Saakashvili Offers Cabinet Posts to Parliamentary Minority
President Saakashvili said that he was still ready to offer posts in the government to “opposition parties in Parliament.”
Saakashvili first offered government posts to the opposition in January after being elected to a second presidential term. “This proposal still remains in force,” Saakashvili said on October 30 during a visit to Sweden.
“If the opposition parties in Parliament say that they are ready to join the government, we are ready to review cabinet composition and let their members into the government,” he said.
Saakashvili also said that regardless of whether the opposition agrees or not, “we will still work together with them on democratic reforms in a parliamentary format.”
“We are ready to share responsibility for the development of the country within the next few years and form a government of national unity,” he added.
Saakashvili also said that senior officials who had been summoned by the parliamentary ad hoc commission studying the August war had been asked “tough questions.” He also said that the commission was chaired by a lawmaker from the parliamentary minority and the commission hearings were televised live. “This is a demonstration of democracy,” Saakashvili said.
He also stressed that Prime Minister-designate Grigol Mgaloblishvili had been right not to radically revamp the cabinet. All key ministers have retained their posts in the cabinet, which is expected to win a parliamentary confidence vote on Saturday.

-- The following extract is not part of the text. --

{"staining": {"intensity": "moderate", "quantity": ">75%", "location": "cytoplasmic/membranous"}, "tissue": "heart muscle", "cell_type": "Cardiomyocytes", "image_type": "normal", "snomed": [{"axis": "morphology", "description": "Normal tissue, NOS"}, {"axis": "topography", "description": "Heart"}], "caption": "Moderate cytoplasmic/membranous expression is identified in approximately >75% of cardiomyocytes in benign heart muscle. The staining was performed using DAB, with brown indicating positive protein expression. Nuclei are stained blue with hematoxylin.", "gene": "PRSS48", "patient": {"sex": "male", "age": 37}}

“He asked for some probationary time for cabinet members and to make conclusions after that period,” Saakashvili said. “I think that he was right not to dismiss the entire cabinet from the very beginning, because he is a newcomer and he has to see who [which member of the cabinet] is appropriate and who is not.”
Mgaloblishvili, a thirty-five-year-old diplomat, who is a newcomer to politics, said earlier on October 30 that he had asked the president to give him the chance of working with the current members of the cabinet before making any radical changes. On October 29 he said that he was not planning to make any radical changes in the cabinet, because it had successfully met the major challenges during the August war.
Meanwhile, parliamentary minority members, in particular lawmakers from the Christian-Democratic Party, said on October 30 that they would not support the cabinet changes at this point, citing ongoing hearings in the war commission.
Lawmakers from the parliamentary minority met minister-designates on October 30. It was the first time in years when almost the entire cabinet, including Interior Minister Vano Merabishvili, met representatives of the parliamentary minority.